Preguntas del material:
a: Responde a estas preguntas sobre el texto del pelo rubio teñido:
(i) ¿Cuánto se deben recortar las puntas, como mínimo, según el plan de acción?
(ii) ¿Durante cuánto tiempo hay que dejar actuar el aceite de coco?
(iii) ¿Qué champú les beneficia más a las castañas claras o de rubio oscuro?
b: ¿Qué colores de champú se mencionan en el texto del pelo rubio teñido? Enuméralos todos.
c: Transcribe literalmente el pasaje del texto del pelo rubio teñido que se abre con las palabras "Los factores ambientales de" y se cierra con "el pelo pos-verano?".

Lo que toda rubia (teñida) debe hacer después del verano

Los factores ambientales de los días de verano debilitan el pelo y lo resecan. La exposición prolongada al sol, el cloro de las piscinas y la sal provocan que al volver de vacaciones la visita al peluquero sea inevitable. Pero las que más daño sufren son las rubias ‘de envase’, ya que los productos químicos aceleran el desgaste y sequedad. ¿Sabes cuál es el principal desafío para recuperar el pelo pos-verano?

Las melenas rubias teñidas exigen un poco más de cuidados durante el verano que otras cabelleras, ya que como están decoloradas, la hebra capilar está más delgada y débil. Los factores ambientales propios de esta estación también hacen lo suyo, el agua de las piscinas, que contiene cloro y antialgas puede teñir los pelos más platinados de verde; el viento y el mar desgastan la cutícula y la dejan más expuesta; por eso el pelo se siente más poroso y seco; y el sol lo oxida y debilita.

Con todo esto, cuando volvemos a la rutina el pobre pelo está seco, seco, seco y ¡peor! Amarillo o con reflejos anaranjados. “El principal desafío para tratar los pelos rubios después del verano es que no se muera a la hora de hacer el retoque. Como ya viene con un daño importante lo primero será hidratarlo y evitar decolorar demás”, explica el estilista experto en blondas Claudio Huircan (@claudiohuircan).

Así, el plan de acción debería ser el siguiente: recortar las puntas (1 cm al menos), realizar un tratamiento de hidratación y quitar la oxidación (que provoca los indeseados amarillos). Como alternativa casera, una buena opción es usar aceite de coco orgánico. “Con el pelo recién lavado para que la cutícula del folículo esté expuesta, y, sin aplicar acondicionador, pon el aceite de coco de medios a punta y déjalo actuar de 15 a 30 minutos. Lava de nuevo y aplica acondicionador”, recomienda Huircan.

Lo que viene ahora es ‘corregir’ el color. “Al hacer la mantención y recuperación del pelo es importante no quitar el ‘efecto summer’, que es ese color rico que toma el pelo con el tiempo, a la vez que se recupera la frescura del tono. Para ello recomiendo evitar aplicar un gloss o tonalizante que sea demasiado frío y mantener un buen dorado, más matizado, pero que evoque ese desgaste o aclarado natural que provoca el sol. Y aquí es importante no confundir un dorado bien logrado con el amarillo”.

Tarea para la casa: Con el pelo renovado, no nos olvidemos de la mantención. Un champú azul (para matizar los reflejos cobrizos o anaranjados) o uno violeta (ideal para el pelo que se ha vuelto amarillento) son buenas alternativas para espaciar las visitas a la peluquería. “Cualquiera de esos champús son una buena opción, aunque sirven mucho más para pelos bien rubios. A las castañas claras o de rubio oscuro les beneficia más el champú verde, que lo pueden encontrar en las tiendas de productos especializados”, finaliza Claudio.

Extractos de registros:
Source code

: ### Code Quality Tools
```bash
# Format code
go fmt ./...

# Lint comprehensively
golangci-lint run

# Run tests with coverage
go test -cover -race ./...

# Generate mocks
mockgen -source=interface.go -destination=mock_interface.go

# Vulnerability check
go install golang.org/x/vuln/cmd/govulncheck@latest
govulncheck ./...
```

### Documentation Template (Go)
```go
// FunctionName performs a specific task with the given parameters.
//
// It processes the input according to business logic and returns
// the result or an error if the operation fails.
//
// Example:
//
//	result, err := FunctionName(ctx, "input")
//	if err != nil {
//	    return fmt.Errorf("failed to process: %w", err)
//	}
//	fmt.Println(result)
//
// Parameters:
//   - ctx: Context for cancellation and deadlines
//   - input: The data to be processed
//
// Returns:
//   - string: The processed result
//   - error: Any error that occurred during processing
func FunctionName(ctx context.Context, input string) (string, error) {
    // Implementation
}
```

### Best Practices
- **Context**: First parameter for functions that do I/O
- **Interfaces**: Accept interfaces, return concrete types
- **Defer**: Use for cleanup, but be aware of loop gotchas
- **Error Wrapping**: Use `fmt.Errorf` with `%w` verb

Soluciones de ejercicios:
a:
(i) Al menos 1 cm.
(ii) De 15 a 30 minutos.
(iii) El champú verde.

b: Azul, violeta y verde.

c:
Los factores ambientales de los días de verano debilitan el pelo y lo resecan. La exposición prolongada al sol, el cloro de las piscinas y la sal provocan que al volver de vacaciones la visita al peluquero sea inevitable. Pero las que más daño sufren son las rubias ‘de envase’, ya que los productos químicos aceleran el desgaste y sequedad. ¿Sabes cuál es el principal desafío para recuperar el pelo pos-verano?